Treasury has in mind a sliding scale for the fees, according to
one report by Scott Murdoch, and which appears to relate to offshore term funding.
The proposed fee for AA rated banks would be 20 basis points for one year funding, 35 bps for three year funding and 50 bps for five year funding. BBB rated banks would pay double these fees.
Murdoch's article does not make clear what fee might apply to retail deposits.
The Australian
separately published a letter from Glenn Stevens, governor of the Reserve Bank of Australia, to Ken Henry, secretary to the Treasury and dated last Friday, which provides a glimpse into the debate between regulators.
In this letter Stevens proposed fees for AA rated banks of 70 bps; for A rated banks of 100 bps and for BBB rated banks, 150 bps.
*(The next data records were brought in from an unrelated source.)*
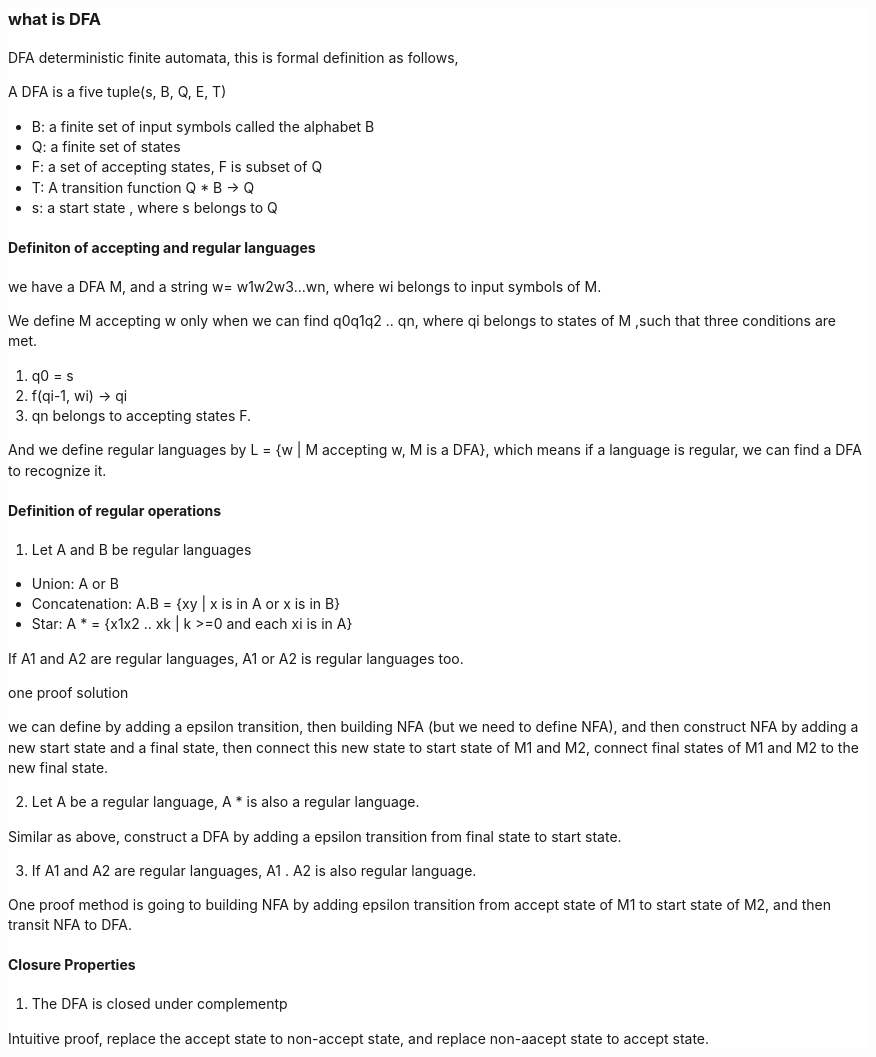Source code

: 
### what is DFA

DFA deterministic finite automata, this is formal definition as follows,

A DFA is a five tuple(s, B, Q, E, T)

- B: a finite set of input symbols called the alphabet B
- Q: a finite set of states
- F: a set of accepting states, F is subset of Q
- T: A transition function Q * B -> Q
- s: a start state , where s belongs to Q


#### Definiton of accepting and regular languages

we have a DFA M, and a string w= w1w2w3...wn, where wi belongs to input symbols of M.

We define M accepting w only when we can find q0q1q2 .. qn, where qi belongs to states of M ,such that three conditions are met. 

1. q0 = s
2. f(qi-1, wi) -> qi
3. qn belongs to accepting states F.  

And we define regular languages by L = {w | M accepting w, M is a DFA}, which means if a language is regular, we can find a DFA to recognize it.

#### Definition of regular operations

1. Let A and B be regular  languages

- Union: A or B
- Concatenation: A.B = {xy | x is in A or x is in B}
- Star:  A * = {x1x2 .. xk | k >=0 and each xi is in A}


If A1 and A2 are regular languages, A1 or A2 is regular languages too. 

one proof solution

we can define by adding a epsilon transition, then building NFA (but we need to define NFA), and then construct NFA by adding a new start state and a final state, then connect this new state to start state of M1 and M2, connect final states of M1 and M2 to the new final state.

2. Let A be a regular language, A * is also a regular language.

Similar as above, construct a DFA by adding a epsilon transition from final state to start state. 

3. If A1 and A2 are regular languages, A1 . A2 is also regular language. 

One proof method is going to building NFA by adding epsilon transition  from accept state of M1 to start state of M2, and then transit NFA to DFA.


#### Closure Properties

1. The DFA is closed under complementp

Intuitive proof, replace the accept state to non-accept state, and replace non-aacept state to accept state. 
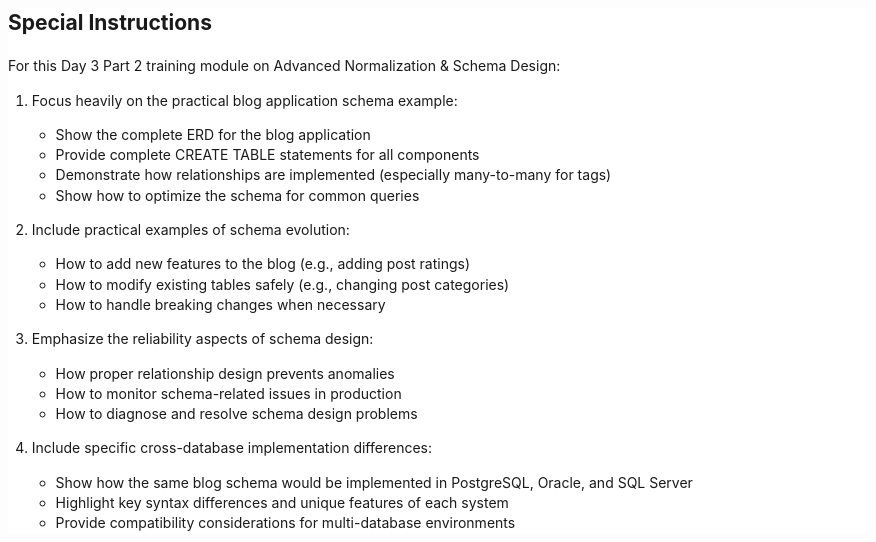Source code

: ## Special Instructions
For this Day 3 Part 2 training module on Advanced Normalization & Schema Design:

1. Focus heavily on the practical blog application schema example:
   - Show the complete ERD for the blog application
   - Provide complete CREATE TABLE statements for all components
   - Demonstrate how relationships are implemented (especially many-to-many for tags)
   - Show how to optimize the schema for common queries

2. Include practical examples of schema evolution:
   - How to add new features to the blog (e.g., adding post ratings)
   - How to modify existing tables safely (e.g., changing post categories)
   - How to handle breaking changes when necessary

3. Emphasize the reliability aspects of schema design:
   - How proper relationship design prevents anomalies
   - How to monitor schema-related issues in production
   - How to diagnose and resolve schema design problems

4. Include specific cross-database implementation differences:
   - Show how the same blog schema would be implemented in PostgreSQL, Oracle, and SQL Server
   - Highlight key syntax differences and unique features of each system
   - Provide compatibility considerations for multi-database environments
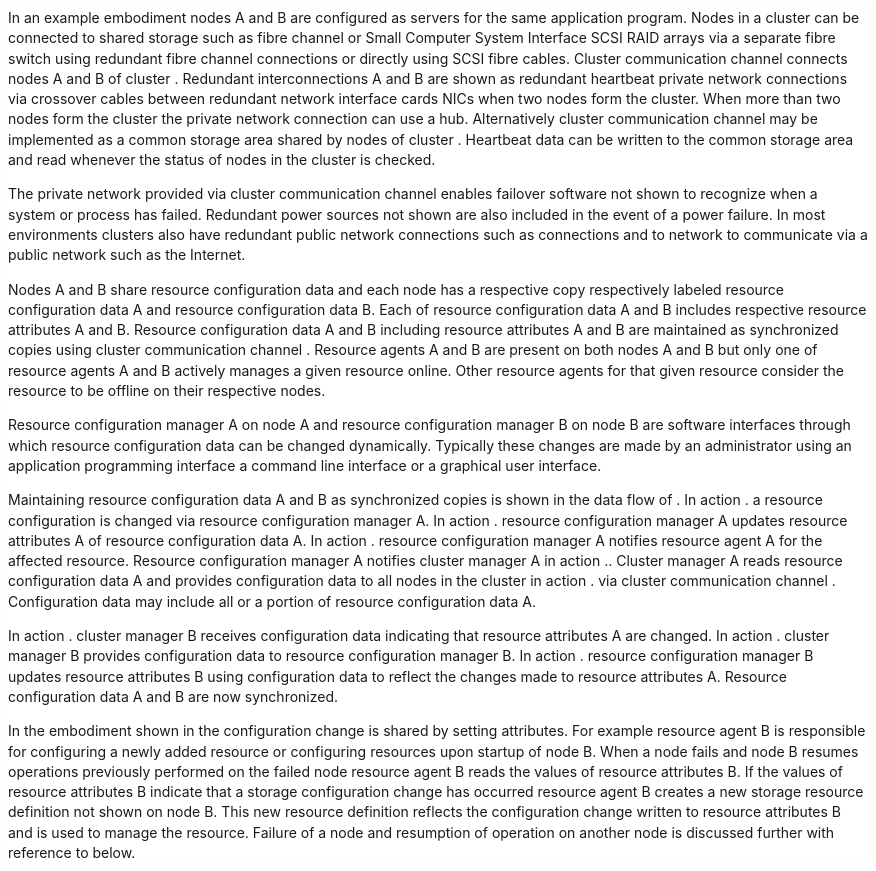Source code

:In an example embodiment nodes A and B are configured as servers for the same application program. Nodes in a cluster can be connected to shared storage such as fibre channel or Small Computer System Interface SCSI RAID arrays via a separate fibre switch using redundant fibre channel connections or directly using SCSI fibre cables. Cluster communication channel connects nodes A and B of cluster . Redundant interconnections A and B are shown as redundant heartbeat private network connections via crossover cables between redundant network interface cards NICs when two nodes form the cluster. When more than two nodes form the cluster the private network connection can use a hub. Alternatively cluster communication channel may be implemented as a common storage area shared by nodes of cluster . Heartbeat data can be written to the common storage area and read whenever the status of nodes in the cluster is checked.

The private network provided via cluster communication channel enables failover software not shown to recognize when a system or process has failed. Redundant power sources not shown are also included in the event of a power failure. In most environments clusters also have redundant public network connections such as connections and to network to communicate via a public network such as the Internet.

Nodes A and B share resource configuration data and each node has a respective copy respectively labeled resource configuration data A and resource configuration data B. Each of resource configuration data A and B includes respective resource attributes A and B. Resource configuration data A and B including resource attributes A and B are maintained as synchronized copies using cluster communication channel . Resource agents A and B are present on both nodes A and B but only one of resource agents A and B actively manages a given resource online. Other resource agents for that given resource consider the resource to be offline on their respective nodes.

Resource configuration manager A on node A and resource configuration manager B on node B are software interfaces through which resource configuration data can be changed dynamically. Typically these changes are made by an administrator using an application programming interface a command line interface or a graphical user interface.

Maintaining resource configuration data A and B as synchronized copies is shown in the data flow of . In action . a resource configuration is changed via resource configuration manager A. In action . resource configuration manager A updates resource attributes A of resource configuration data A. In action . resource configuration manager A notifies resource agent A for the affected resource. Resource configuration manager A notifies cluster manager A in action .. Cluster manager A reads resource configuration data A and provides configuration data to all nodes in the cluster in action . via cluster communication channel . Configuration data may include all or a portion of resource configuration data A.

In action . cluster manager B receives configuration data indicating that resource attributes A are changed. In action . cluster manager B provides configuration data to resource configuration manager B. In action . resource configuration manager B updates resource attributes B using configuration data to reflect the changes made to resource attributes A. Resource configuration data A and B are now synchronized.

In the embodiment shown in the configuration change is shared by setting attributes. For example resource agent B is responsible for configuring a newly added resource or configuring resources upon startup of node B. When a node fails and node B resumes operations previously performed on the failed node resource agent B reads the values of resource attributes B. If the values of resource attributes B indicate that a storage configuration change has occurred resource agent B creates a new storage resource definition not shown on node B. This new resource definition reflects the configuration change written to resource attributes B and is used to manage the resource. Failure of a node and resumption of operation on another node is discussed further with reference to below.
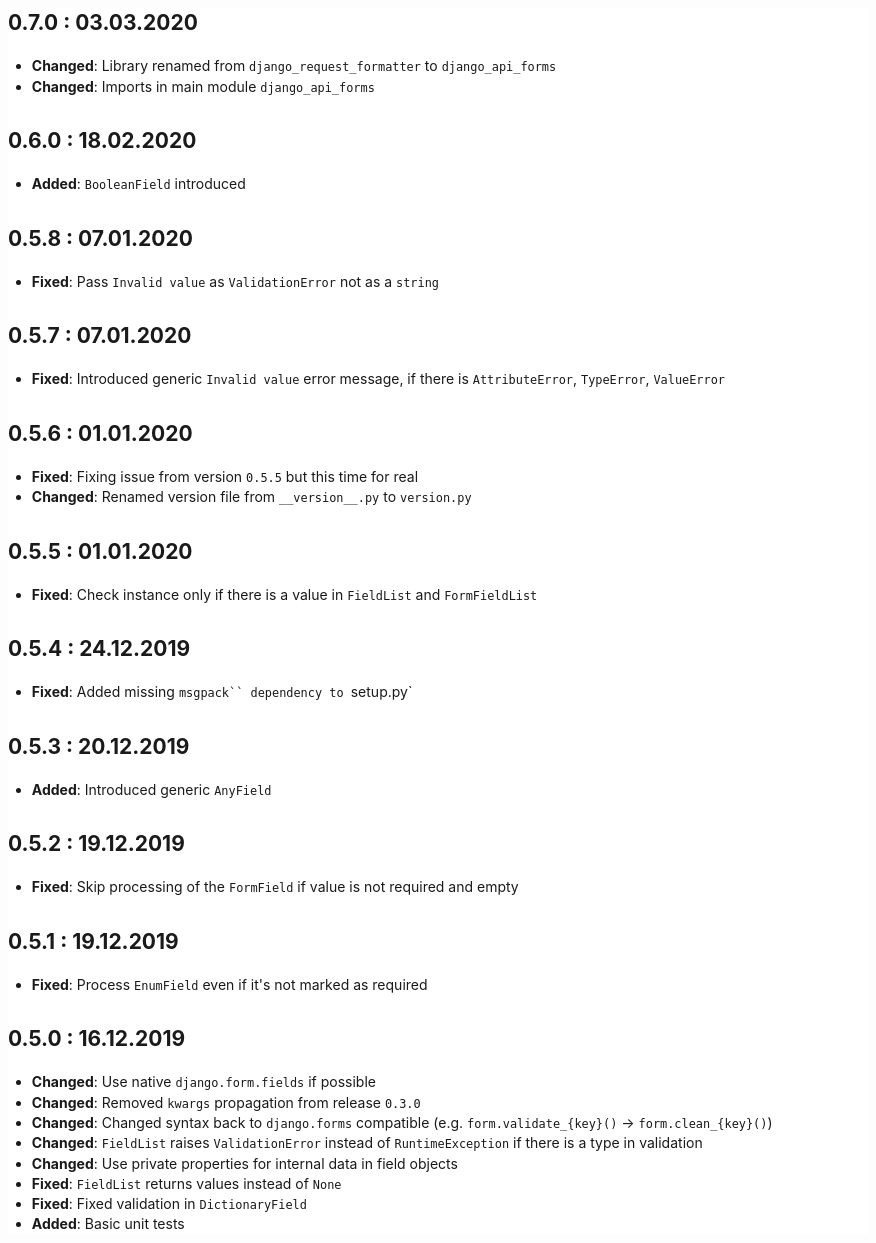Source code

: ## 0.7.0 : 03.03.2020

- **Changed**: Library renamed from `django_request_formatter` to `django_api_forms`
- **Changed**: Imports in main module `django_api_forms`

## 0.6.0 : 18.02.2020

- **Added**: `BooleanField` introduced

## 0.5.8 : 07.01.2020

- **Fixed**: Pass `Invalid value` as `ValidationError` not as a `string`

## 0.5.7 : 07.01.2020

- **Fixed**: Introduced generic `Invalid value` error message, if there is `AttributeError`, `TypeError`, `ValueError`

## 0.5.6 : 01.01.2020

- **Fixed**: Fixing issue from version `0.5.5` but this time for real
- **Changed**: Renamed version file from `__version__.py` to `version.py`

## 0.5.5 : 01.01.2020

- **Fixed**: Check instance only if there is a value in `FieldList` and `FormFieldList`

## 0.5.4 : 24.12.2019

- **Fixed**: Added missing `msgpack`` dependency to `setup.py`

## 0.5.3 : 20.12.2019

- **Added**: Introduced generic `AnyField`

## 0.5.2 : 19.12.2019

- **Fixed**: Skip processing of the `FormField` if value is not required and empty

## 0.5.1 : 19.12.2019

- **Fixed**: Process `EnumField` even if it's not marked as required

## 0.5.0 : 16.12.2019

- **Changed**: Use native `django.form.fields` if possible
- **Changed**: Removed `kwargs` propagation from release `0.3.0`
- **Changed**: Changed syntax back to `django.forms` compatible (e.g. `form.validate_{key}()` -> `form.clean_{key}()`)
- **Changed**: `FieldList` raises `ValidationError` instead of `RuntimeException` if there is a type  in validation
- **Changed**: Use private properties for internal data in field objects
- **Fixed**: `FieldList` returns values instead of `None`
- **Fixed**: Fixed validation in `DictionaryField`
- **Added**: Basic unit tests
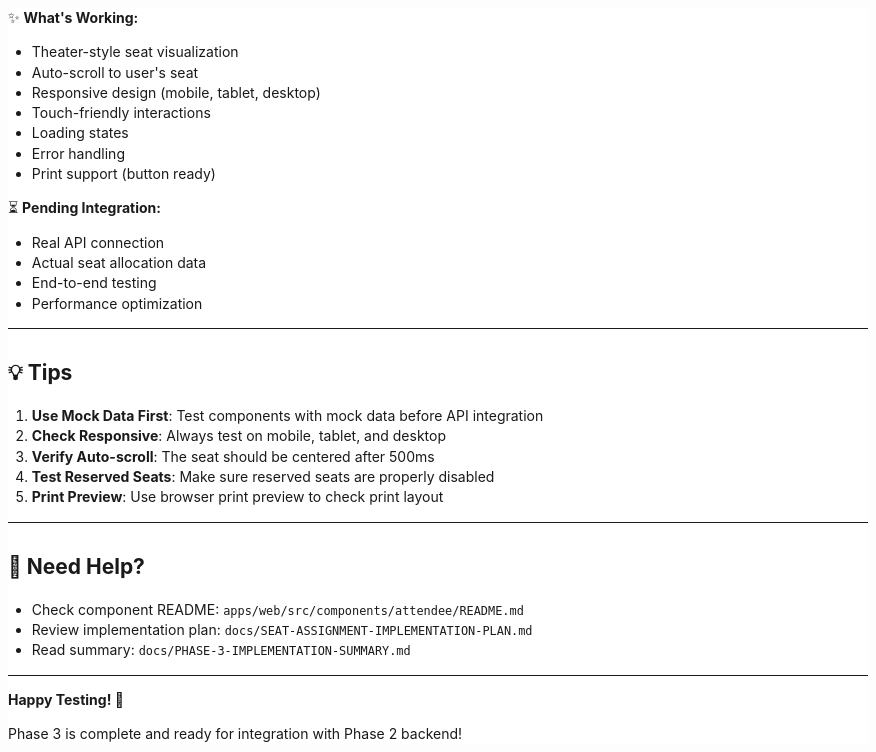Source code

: ✨ **What's Working:**
- Theater-style seat visualization
- Auto-scroll to user's seat
- Responsive design (mobile, tablet, desktop)
- Touch-friendly interactions
- Loading states
- Error handling
- Print support (button ready)

⏳ **Pending Integration:**
- Real API connection
- Actual seat allocation data
- End-to-end testing
- Performance optimization

---

## 💡 Tips

1. **Use Mock Data First**: Test components with mock data before API integration
2. **Check Responsive**: Always test on mobile, tablet, and desktop
3. **Verify Auto-scroll**: The seat should be centered after 500ms
4. **Test Reserved Seats**: Make sure reserved seats are properly disabled
5. **Print Preview**: Use browser print preview to check print layout

---

## 🤝 Need Help?

- Check component README: `apps/web/src/components/attendee/README.md`
- Review implementation plan: `docs/SEAT-ASSIGNMENT-IMPLEMENTATION-PLAN.md`
- Read summary: `docs/PHASE-3-IMPLEMENTATION-SUMMARY.md`

---

**Happy Testing! 🚀**

Phase 3 is complete and ready for integration with Phase 2 backend!
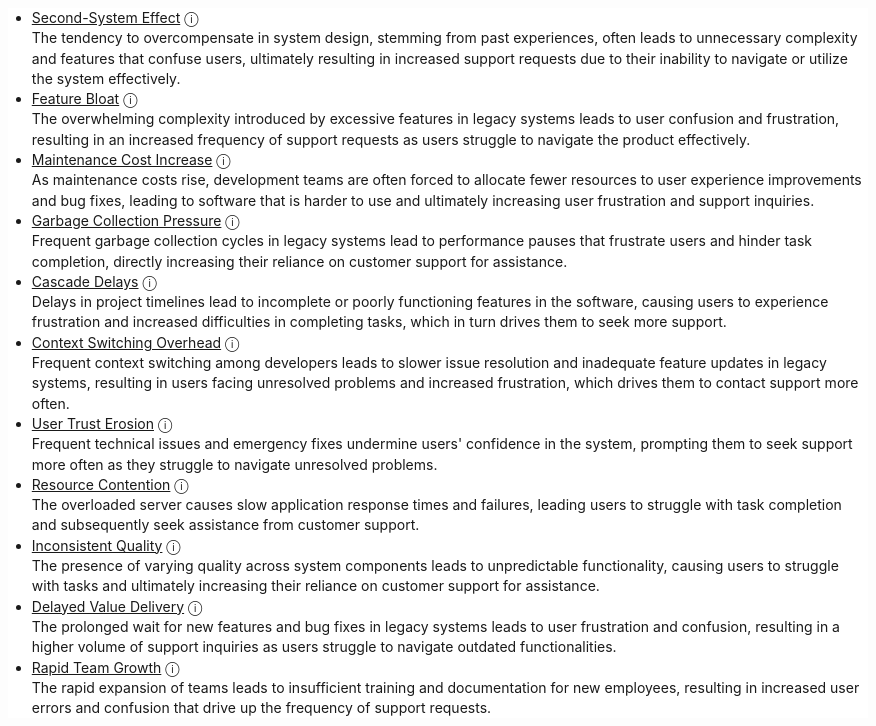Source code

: - [Second-System Effect](second-system-effect.md) <span class="info-tooltip" title="Confidence: 0.348, Strength: 0.578">ⓘ</span>
<br/>  The tendency to overcompensate in system design, stemming from past experiences, often leads to unnecessary complexity and features that confuse users, ultimately resulting in increased support requests due to their inability to navigate or utilize the system effectively.
- [Feature Bloat](feature-bloat.md) <span class="info-tooltip" title="Confidence: 0.341, Strength: 0.611">ⓘ</span>
<br/>  The overwhelming complexity introduced by excessive features in legacy systems leads to user confusion and frustration, resulting in an increased frequency of support requests as users struggle to navigate the product effectively.
- [Maintenance Cost Increase](maintenance-cost-increase.md) <span class="info-tooltip" title="Confidence: 0.337, Strength: 0.610">ⓘ</span>
<br/>  As maintenance costs rise, development teams are often forced to allocate fewer resources to user experience improvements and bug fixes, leading to software that is harder to use and ultimately increasing user frustration and support inquiries.
- [Garbage Collection Pressure](garbage-collection-pressure.md) <span class="info-tooltip" title="Confidence: 0.325, Strength: 0.566">ⓘ</span>
<br/>  Frequent garbage collection cycles in legacy systems lead to performance pauses that frustrate users and hinder task completion, directly increasing their reliance on customer support for assistance.
- [Cascade Delays](cascade-delays.md) <span class="info-tooltip" title="Confidence: 0.324, Strength: 0.575">ⓘ</span>
<br/>  Delays in project timelines lead to incomplete or poorly functioning features in the software, causing users to experience frustration and increased difficulties in completing tasks, which in turn drives them to seek more support.
- [Context Switching Overhead](context-switching-overhead.md) <span class="info-tooltip" title="Confidence: 0.324, Strength: 0.573">ⓘ</span>
<br/>  Frequent context switching among developers leads to slower issue resolution and inadequate feature updates in legacy systems, resulting in users facing unresolved problems and increased frustration, which drives them to contact support more often.
- [User Trust Erosion](user-trust-erosion.md) <span class="info-tooltip" title="Confidence: 0.322, Strength: 0.609">ⓘ</span>
<br/>  Frequent technical issues and emergency fixes undermine users' confidence in the system, prompting them to seek support more often as they struggle to navigate unresolved problems.
- [Resource Contention](resource-contention.md) <span class="info-tooltip" title="Confidence: 0.312, Strength: 0.545">ⓘ</span>
<br/>  The overloaded server causes slow application response times and failures, leading users to struggle with task completion and subsequently seek assistance from customer support.
- [Inconsistent Quality](inconsistent-quality.md) <span class="info-tooltip" title="Confidence: 0.308, Strength: 0.544">ⓘ</span>
<br/>  The presence of varying quality across system components leads to unpredictable functionality, causing users to struggle with tasks and ultimately increasing their reliance on customer support for assistance.
- [Delayed Value Delivery](delayed-value-delivery.md) <span class="info-tooltip" title="Confidence: 0.307, Strength: 0.571">ⓘ</span>
<br/>  The prolonged wait for new features and bug fixes in legacy systems leads to user frustration and confusion, resulting in a higher volume of support inquiries as users struggle to navigate outdated functionalities.
- [Rapid Team Growth](rapid-team-growth.md) <span class="info-tooltip" title="Confidence: 0.304, Strength: 0.547">ⓘ</span>
<br/>  The rapid expansion of teams leads to insufficient training and documentation for new employees, resulting in increased user errors and confusion that drive up the frequency of support requests.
Stevens suggested this fee apply to all maturities.
He argued this was a little cheaper than the pricing under the similar scheme in Britain but twice the level under the US scheme.
Stevens also noted that "an alternative which has certain attractions would be to adopt the UK model of CDS spread plus 50 bps. The figures I have seen say that would end up over 200 bps in general for all our banks."
In his letter Stevens also made the point that that "The problem we face is that the sudden (and substantially irrational) surge in demand for guaranteed instruments is creating - or is about to create - serious dislocation in the financial system.
"People with up to $5 million will be looking to shift out of securities, [cash management trusts] etc into deposits. And entities with more than $5 million will be looking do the same."
These shifts are underway, with outflows from some cash management trusts and mortgage funds, and also from foreign bank branches to banks covered the guarantee.
Stevens does not elaborate in the letter on how serious these "serious dislocations" may be.
Also missing from the debate over the last week is the genesis of the guarantee in the first place, namely the emerging run on a couple of regional banks and one foreign bank in early October given a flight to quality among depositors.
In a third article by David Uren and others, The Australian reported that at the time of the correspondence from the RBA the Treasury was looking at a fee of as low as 10 basis points.
What the increasingly rowdy debate in Australia does not yet clarify is whether a separate set of fees may apply to regular bank deposits of in excess of $1 million (which appears to be the agreed cap so far).